Il se leva, ramena son imperméable contre ses flancs, sortit de la cabine avec une élégance inattendue ; un faible sourire illuminait son visage intelligent.

 

-Si parler de solitude, c’est être fou …

 

La femme renonça à faire ses photos d’identité ; elle s’engagea dans le couloir de sortie, mais intriguée, l’écouta. Il marmonnait :

 

-Vous devriez penser à la solitude, vous aussi… Au hasard, à la planète si seule, à la guerre, au corps qui nous largue, nous n’avons que ça le corps, comme bateau, il est prêté ce corps, chère madame, seulement prêté, avec des ondes qui sortent de la peau, des ondes à la recherche d’autres ondes… Si la folie c’est réfléchir.

 

-Excusez-moi, dit la femme avec douceur, vous attendez peut-être vos photos ?

 

-Sûrement pas ! Des photos ?... Pour un fou ?

 

-Pourquoi vous dites cela ?

 

Il fit un grand geste du bras, un pan de son imperméable vola. « Une manie des humains je crois, une manie, une vraie manie, je vous jure, ne pas vouloir être heureux !…»

 

-Vous avez peut-être raison, dit la passante qui se détourna.

 

Elle boutonna sa tenue beige et noire, gravit les escaliers avec une hâte qui déhancha sa démarche ralentie par un début d’embonpoint.

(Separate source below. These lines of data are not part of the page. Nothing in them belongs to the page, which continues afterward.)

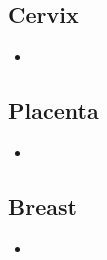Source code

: \subsection{Cervix}
\begin{center}
\end{center}
\begin{multicols}{2}
\begin{itemize}
  \item 
\end{itemize}
\end{multicols}

\subsection{Placenta}
\begin{center}
\end{center}
\begin{multicols}{2}
\begin{itemize}
  \item 
\end{itemize}
\end{multicols}

\subsection{Breast}
\begin{center}
\end{center}
\begin{multicols}{2}
\begin{itemize}
  \item 
\end{itemize}
\end{multicols}

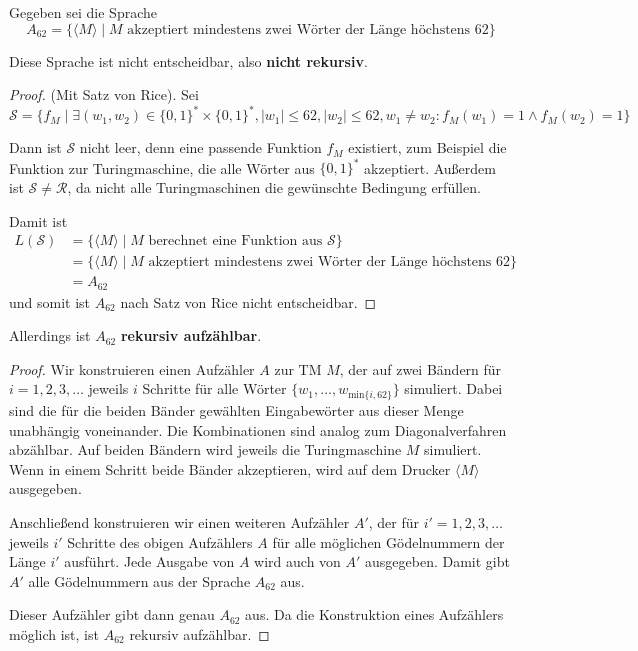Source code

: Gegeben sei die Sprache
\[
A_{62} = \{\langle M \rangle \mid M \text{ akzeptiert mindestens zwei Wörter der
	Länge höchstens } 62 \}
\]

Diese Sprache ist nicht entscheidbar, also \textbf{nicht rekursiv}.

\begin{proof}
	(Mit Satz von Rice). Sei 
\[
\mathcal{S} = \{f_M \mid \exists (w_1, w_2) \in \{0,1\}^* \times \{0,1\}^*,
	|w_1| \leq 62, |w_2| \leq 62, w_1 \neq w_2 : f_M(w_1) = 1 \land f_M(w_2) = 1\}
\]

Dann ist $\mathcal{S}$ nicht leer, denn eine passende Funktion $f_M$ existiert,
zum Beispiel die Funktion zur Turingmaschine, die alle Wörter aus $\{0, 1\}^*$
akzeptiert. Außerdem ist $\mathcal{S} \neq \mathcal{R}$, da nicht alle
Turingmaschinen die gewünschte Bedingung erfüllen.

Damit ist
\begin{align*}
	L(\mathcal{S}) &= \{ \langle M \rangle \mid M
		\text{ berechnet eine Funktion aus }\mathcal{S}\} \\
	&= \{ \langle M \rangle \mid M
		\text{ akzeptiert mindestens zwei Wörter der Länge höchstens } 62 \} \\
	&= A_{62}
\end{align*}
und somit ist $A_{62}$ nach Satz von Rice nicht entscheidbar.
\end{proof}

Allerdings ist $A_{62}$ \textbf{rekursiv aufzählbar}.

\begin{proof}
Wir konstruieren einen Aufzähler $A$ zur TM $M$, der auf zwei Bändern für
$i = 1, 2, 3, \dots$ jeweils $i$ Schritte für alle Wörter
$\{w_1, \dots, w_{\text{min}\{i, 62\}}\}$ simuliert. Dabei sind die für die
beiden Bänder gewählten Eingabewörter aus dieser Menge unabhängig voneinander.
Die Kombinationen sind analog zum Diagonalverfahren abzählbar. Auf beiden
Bändern wird jeweils die Turingmaschine $M$ simuliert. Wenn in einem Schritt
beide Bänder akzeptieren, wird auf dem Drucker $\langle M \rangle$ ausgegeben.

Anschließend konstruieren wir einen weiteren Aufzähler $A'$, der für
$i' = 1, 2, 3, \dots$ jeweils $i'$ Schritte des obigen Aufzählers $A$ für alle
möglichen Gödelnummern der Länge $i'$ ausführt. Jede Ausgabe von $A$ wird auch
von $A'$ ausgegeben. Damit gibt $A'$ alle Gödelnummern aus der Sprache $A_{62}$
aus.

	Dieser Aufzähler gibt dann genau $A_{62}$ aus. Da die Konstruktion eines
	Aufzählers möglich ist, ist $A_{62}$ rekursiv aufzählbar.
\end{proof}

Une portière claqua. Le couloir de sortie fut plein de vent. Un jeune homme en noir dévala les marches.

 

-Elle veut pas savoir la Fuyarde ! dit l’individu à l’adresse du jeune homme qui courait après son métro.

 

L’homme, agité, fit les cent pas, aller et retour : « On le désire le bonheur, mais on n’en veut pas, on n’en veut trop, on veut le bonheur du voisin et c’est la guerre, toujours la guerre, la planète entière fait la guerre. Gloutons de malheurs, allez-y, cassez le bonheur, cassons les hommes, les femmes, les enfants, les vieillards, les invalides, les immeubles, les monuments, les lois !…

 

L’individu frissonna, se rassit sur le tabouret de la cabine, s’approcha du miroir, visage contre visage, avec un index pointé vers lui : « Je te déteste, toi … t’as pas la joie, l’alcool te l’a bouffée, crétin … Qui me sortira de cette tanière ? »

 

Il se leva. Les usagers commençaient à affluer à contre-courant. Les corps s’engouffraient, rapides, la portière ne se fermait plus sous leur poussée. L’individu monta les marches avec lenteur, le vent le prit à la gorge.

 

À la merci des citadins en files vers les abribus et les bouches de métro, il se courba. Un homme courait, le bouscula de son épaule.

 

-Eh lève les yeux, regarde le ciel, tu ressuscites !

 

-Un fou ! dit l’homme pressé en branlant la tête.

 

 

© Marie-Lise Corneille

 

 

 

Les fourmis

 

L’heure stagnait. Les hibiscus du jardin tachaient de pourpre les moustiquaires aux châssis des fenêtres. Des odeurs félines de marigots, de cobras surs, d’abdomen végétal rampaient vers une modeste maison du bord du fleuve. Hors de la haute forêt se poussait, tel un jabot gigantesque un parfum frais de savonnette. Des cris chuchotés ou striduleux ou grotesques alarmaient la touffeur équatoriale.

 

Un silence brida toute vie. Des herbes, débouchaient à l’arrière de la maison une formidable colonne de fourmis, bêtes fameuses dans cette région africaine pour dévorer des proies énormes. Guidé par la reine, le cortège se faufilait dans la cuisine, traversa deux pièces, visa une chambre, se dressa contre un berceau où dormait un enfant.

 

Au loin, sur la piste, hoquetait la jeep du père. Le jour boitait vers l’ombre, vers le fleuve qui aussitôt effleuré résonnait en couleurs frénétiques de couchant safrané, pourpre, cramoisi que les courants sauvages du Congo lissaient, étouffaient, engloutissaient comme des plumages d’oiseaux baroques.

 

Les fourmis mordirent la chair tendre du bébé.

 

Dans un dernier ressaut de jeep, le père s’arrêta devant la maison. Un boy assoupi jaillit du mur. D’un revers de main fatiguée, le maître confirma l’absence jusqu’à demain de Madame et les instructions établies à propos de l’enfant.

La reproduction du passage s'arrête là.